Loyola would be a major addition to the list.

"The kids have had opportunities to beat the big-time programs, and this is another opportunity," Hetlet said. "It's a tough road, but we love games like this."

Pick a player:

Neuqua Valley is known for its offensive diversity, but Saturday's 44-6 win over Conant was ridiculous.

The Wildcats (9-1), seeded 11th in Class 8A, opened the playoffs with eight players scoring. That included a safety and a 2-point conversion but, still, that's pretty impressive.

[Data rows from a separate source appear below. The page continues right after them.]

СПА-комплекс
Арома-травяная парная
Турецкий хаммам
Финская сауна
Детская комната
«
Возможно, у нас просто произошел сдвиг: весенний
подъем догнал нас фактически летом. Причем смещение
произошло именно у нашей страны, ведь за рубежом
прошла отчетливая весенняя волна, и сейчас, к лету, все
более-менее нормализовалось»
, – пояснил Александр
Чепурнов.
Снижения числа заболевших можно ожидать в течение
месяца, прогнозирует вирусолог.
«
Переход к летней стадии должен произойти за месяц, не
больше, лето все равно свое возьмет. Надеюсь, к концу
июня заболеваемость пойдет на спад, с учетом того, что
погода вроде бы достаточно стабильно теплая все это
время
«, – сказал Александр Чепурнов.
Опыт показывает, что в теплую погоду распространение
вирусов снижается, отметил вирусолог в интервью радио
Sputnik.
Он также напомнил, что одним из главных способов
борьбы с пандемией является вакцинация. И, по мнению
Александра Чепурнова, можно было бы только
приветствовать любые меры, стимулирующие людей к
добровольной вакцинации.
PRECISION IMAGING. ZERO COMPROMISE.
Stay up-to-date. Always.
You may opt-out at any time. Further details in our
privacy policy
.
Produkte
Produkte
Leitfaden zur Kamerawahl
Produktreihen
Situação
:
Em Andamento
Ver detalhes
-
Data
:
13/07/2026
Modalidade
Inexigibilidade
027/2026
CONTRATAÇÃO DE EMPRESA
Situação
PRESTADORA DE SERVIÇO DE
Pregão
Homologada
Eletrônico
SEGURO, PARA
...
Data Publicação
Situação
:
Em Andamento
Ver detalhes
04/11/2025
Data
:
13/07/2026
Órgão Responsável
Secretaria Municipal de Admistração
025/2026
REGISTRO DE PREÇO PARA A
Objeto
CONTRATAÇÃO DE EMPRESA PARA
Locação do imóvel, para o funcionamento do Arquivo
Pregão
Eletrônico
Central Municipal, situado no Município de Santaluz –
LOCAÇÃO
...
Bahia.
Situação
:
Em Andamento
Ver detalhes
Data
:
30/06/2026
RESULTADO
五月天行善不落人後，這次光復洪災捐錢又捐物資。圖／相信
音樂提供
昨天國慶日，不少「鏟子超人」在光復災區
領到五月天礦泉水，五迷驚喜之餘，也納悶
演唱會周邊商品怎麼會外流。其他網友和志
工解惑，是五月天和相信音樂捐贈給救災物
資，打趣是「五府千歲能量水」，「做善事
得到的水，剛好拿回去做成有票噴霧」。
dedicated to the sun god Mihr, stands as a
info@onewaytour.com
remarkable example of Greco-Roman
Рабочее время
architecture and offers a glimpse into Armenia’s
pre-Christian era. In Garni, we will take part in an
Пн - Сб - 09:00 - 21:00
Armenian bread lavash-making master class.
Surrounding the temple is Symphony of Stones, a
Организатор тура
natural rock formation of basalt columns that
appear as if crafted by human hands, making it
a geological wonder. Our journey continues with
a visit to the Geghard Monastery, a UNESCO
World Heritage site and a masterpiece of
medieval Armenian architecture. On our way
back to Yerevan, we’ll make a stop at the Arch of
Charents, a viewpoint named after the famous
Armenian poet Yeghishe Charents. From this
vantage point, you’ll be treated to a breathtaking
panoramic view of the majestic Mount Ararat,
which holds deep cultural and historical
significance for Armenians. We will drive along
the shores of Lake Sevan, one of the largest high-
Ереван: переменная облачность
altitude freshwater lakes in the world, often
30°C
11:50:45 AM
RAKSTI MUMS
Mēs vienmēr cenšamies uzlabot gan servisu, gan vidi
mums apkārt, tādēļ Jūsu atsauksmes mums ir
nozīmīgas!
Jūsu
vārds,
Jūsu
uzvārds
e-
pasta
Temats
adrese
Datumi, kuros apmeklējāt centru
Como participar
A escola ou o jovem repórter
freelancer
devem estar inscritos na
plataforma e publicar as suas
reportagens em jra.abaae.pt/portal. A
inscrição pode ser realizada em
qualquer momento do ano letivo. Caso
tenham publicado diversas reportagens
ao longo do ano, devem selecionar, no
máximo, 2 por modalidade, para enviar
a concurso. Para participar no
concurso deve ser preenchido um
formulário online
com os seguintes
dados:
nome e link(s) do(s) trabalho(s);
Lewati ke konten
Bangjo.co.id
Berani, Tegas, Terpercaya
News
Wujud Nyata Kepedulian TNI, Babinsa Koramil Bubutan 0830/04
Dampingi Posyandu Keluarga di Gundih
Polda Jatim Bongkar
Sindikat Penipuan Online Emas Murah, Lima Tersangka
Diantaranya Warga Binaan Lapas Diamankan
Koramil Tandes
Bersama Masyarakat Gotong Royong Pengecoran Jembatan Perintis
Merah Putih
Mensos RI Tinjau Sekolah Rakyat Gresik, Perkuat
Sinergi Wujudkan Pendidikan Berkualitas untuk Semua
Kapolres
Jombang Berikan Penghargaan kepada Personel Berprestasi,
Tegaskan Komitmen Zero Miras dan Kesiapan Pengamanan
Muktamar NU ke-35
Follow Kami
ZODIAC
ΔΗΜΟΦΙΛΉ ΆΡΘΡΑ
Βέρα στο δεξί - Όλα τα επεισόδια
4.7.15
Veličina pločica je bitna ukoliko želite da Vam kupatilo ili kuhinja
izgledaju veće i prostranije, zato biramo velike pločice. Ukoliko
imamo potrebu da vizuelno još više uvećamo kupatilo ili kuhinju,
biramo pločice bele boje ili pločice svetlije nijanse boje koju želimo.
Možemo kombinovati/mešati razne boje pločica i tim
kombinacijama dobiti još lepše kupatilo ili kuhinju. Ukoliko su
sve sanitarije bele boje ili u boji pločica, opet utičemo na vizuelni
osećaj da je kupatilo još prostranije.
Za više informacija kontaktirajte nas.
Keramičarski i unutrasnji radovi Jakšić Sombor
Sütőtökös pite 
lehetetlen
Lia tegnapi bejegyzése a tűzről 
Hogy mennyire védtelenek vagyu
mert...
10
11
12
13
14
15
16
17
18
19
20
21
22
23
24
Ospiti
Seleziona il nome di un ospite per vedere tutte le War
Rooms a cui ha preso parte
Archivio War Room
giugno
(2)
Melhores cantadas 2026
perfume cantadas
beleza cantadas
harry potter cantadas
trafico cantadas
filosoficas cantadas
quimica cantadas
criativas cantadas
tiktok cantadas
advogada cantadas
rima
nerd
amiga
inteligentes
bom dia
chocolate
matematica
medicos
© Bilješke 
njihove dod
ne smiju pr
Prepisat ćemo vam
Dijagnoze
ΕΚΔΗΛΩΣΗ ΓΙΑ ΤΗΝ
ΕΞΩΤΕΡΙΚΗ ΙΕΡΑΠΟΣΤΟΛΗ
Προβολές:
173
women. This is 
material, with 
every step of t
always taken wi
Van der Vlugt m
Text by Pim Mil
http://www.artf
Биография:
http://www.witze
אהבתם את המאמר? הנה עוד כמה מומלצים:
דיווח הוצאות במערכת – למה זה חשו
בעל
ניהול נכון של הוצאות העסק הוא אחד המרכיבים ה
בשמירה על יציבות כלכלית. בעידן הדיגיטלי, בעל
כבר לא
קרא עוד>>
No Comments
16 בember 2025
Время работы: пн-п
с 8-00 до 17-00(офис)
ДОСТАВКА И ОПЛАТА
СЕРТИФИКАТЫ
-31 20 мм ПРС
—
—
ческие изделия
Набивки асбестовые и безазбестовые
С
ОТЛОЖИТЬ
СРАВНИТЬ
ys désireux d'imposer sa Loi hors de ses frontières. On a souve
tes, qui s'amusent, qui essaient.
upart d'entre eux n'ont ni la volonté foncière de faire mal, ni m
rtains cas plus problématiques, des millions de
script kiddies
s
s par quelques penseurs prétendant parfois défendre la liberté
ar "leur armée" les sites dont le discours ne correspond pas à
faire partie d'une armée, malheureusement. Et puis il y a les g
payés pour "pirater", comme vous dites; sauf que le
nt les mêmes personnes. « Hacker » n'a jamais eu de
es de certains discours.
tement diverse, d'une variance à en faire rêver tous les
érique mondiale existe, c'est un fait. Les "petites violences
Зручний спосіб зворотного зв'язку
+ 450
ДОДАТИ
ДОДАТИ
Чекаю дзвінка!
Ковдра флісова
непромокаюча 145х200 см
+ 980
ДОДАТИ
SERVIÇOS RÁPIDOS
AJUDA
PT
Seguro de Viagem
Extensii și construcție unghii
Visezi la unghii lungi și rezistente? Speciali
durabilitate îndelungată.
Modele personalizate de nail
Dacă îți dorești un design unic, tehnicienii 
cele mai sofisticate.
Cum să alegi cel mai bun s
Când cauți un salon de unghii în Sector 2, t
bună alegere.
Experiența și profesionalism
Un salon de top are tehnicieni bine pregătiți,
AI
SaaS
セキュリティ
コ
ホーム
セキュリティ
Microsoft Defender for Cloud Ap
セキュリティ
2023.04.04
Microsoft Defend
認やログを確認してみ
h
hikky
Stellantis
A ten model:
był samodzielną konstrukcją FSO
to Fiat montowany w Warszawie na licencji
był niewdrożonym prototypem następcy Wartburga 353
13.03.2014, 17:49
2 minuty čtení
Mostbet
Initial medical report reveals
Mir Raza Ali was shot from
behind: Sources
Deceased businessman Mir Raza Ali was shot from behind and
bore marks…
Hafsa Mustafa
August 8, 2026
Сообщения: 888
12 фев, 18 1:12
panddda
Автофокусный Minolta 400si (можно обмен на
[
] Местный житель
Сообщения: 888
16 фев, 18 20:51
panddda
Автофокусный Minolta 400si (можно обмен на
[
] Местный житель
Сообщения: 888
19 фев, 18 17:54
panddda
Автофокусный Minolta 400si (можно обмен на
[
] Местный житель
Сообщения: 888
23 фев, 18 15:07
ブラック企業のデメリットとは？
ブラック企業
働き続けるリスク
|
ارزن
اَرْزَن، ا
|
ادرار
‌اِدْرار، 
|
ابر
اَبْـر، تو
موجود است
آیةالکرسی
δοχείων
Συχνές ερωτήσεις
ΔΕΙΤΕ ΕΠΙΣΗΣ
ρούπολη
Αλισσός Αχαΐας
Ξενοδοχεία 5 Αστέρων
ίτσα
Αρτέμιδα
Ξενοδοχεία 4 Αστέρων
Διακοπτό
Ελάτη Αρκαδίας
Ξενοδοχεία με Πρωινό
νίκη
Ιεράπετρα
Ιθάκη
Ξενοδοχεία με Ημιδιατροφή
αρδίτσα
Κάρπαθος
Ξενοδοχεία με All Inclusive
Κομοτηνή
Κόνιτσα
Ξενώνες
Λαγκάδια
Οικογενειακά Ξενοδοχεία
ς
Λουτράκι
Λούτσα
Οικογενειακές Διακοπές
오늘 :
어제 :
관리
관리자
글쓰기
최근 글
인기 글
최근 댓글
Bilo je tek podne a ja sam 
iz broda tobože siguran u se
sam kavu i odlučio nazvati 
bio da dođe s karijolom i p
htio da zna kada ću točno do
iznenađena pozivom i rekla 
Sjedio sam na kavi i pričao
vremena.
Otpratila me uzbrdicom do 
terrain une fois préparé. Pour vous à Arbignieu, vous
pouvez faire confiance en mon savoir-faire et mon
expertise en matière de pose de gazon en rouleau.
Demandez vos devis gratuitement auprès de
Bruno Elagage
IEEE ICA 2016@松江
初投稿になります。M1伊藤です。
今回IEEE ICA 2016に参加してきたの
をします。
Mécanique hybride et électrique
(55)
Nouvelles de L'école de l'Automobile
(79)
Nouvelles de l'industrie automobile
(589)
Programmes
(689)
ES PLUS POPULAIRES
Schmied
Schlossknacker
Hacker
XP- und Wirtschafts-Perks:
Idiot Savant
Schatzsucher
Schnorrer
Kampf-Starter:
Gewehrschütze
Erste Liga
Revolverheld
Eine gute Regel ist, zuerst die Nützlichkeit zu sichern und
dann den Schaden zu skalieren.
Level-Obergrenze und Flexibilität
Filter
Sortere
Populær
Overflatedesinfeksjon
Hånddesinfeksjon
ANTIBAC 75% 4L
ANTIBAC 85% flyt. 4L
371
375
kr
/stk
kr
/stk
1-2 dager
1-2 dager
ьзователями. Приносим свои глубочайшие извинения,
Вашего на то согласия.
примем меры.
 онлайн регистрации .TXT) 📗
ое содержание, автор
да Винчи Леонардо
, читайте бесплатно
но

"The strength of this team, and we've said it all along, is that we're very balanced," said Wildcats coach Bill Ellinghaus.


Running the show is quarterback Mark Gronowski, who last week threw for 179 yards and ran for 106. Even with leading receiver Sean Larkin missing the game due to injury, the offensive wealth spread throughout the roster.

Neuqua Valley needs to keep the points coming this week at No. 6 Homewood-Flossmoor (9-1) and its high-powered offense.

"We've got different guys running the ball, different guys catching it," Ellinghaus said. "We need to keep that going."

Their guy:

Assessing the top leaders over his eight seasons, IC Catholic Prep coach Bill Krefft points to two players: former Knights quarterback Luke Ricobene, now a receiver at Dayton; and three-year starting linebacker Kevin Cooke.

"He's the one who leads everybody," Krefft said of Cooke. ICCP's all-time leading tackler is listed with an incredible 467 stops as the Knights (9-1) host Class 4A foe Stillman Valley on Saturday.

The 5-foot-11, 195-pound senior has a 4.6 grade-point average and a 33 ACT score. He brings a constant motor and a physical, nasty streak to the field. It equals instant, precise reads resulting in a team-leading 11 tackles for loss and 5 interceptions.

Cooke is the elder statesman of the linebacker corps, providing game-action training to sophomores such as Jadon Mims and Connor McCoy. Lining them up, calling the defense, critiquing their play, Cooke has their back and is a model for the position.

"Kevin Cooke's lines (to the ball), his techniques, his ability to see the game, it's just very different from any kid I've ever seen," Krefft said.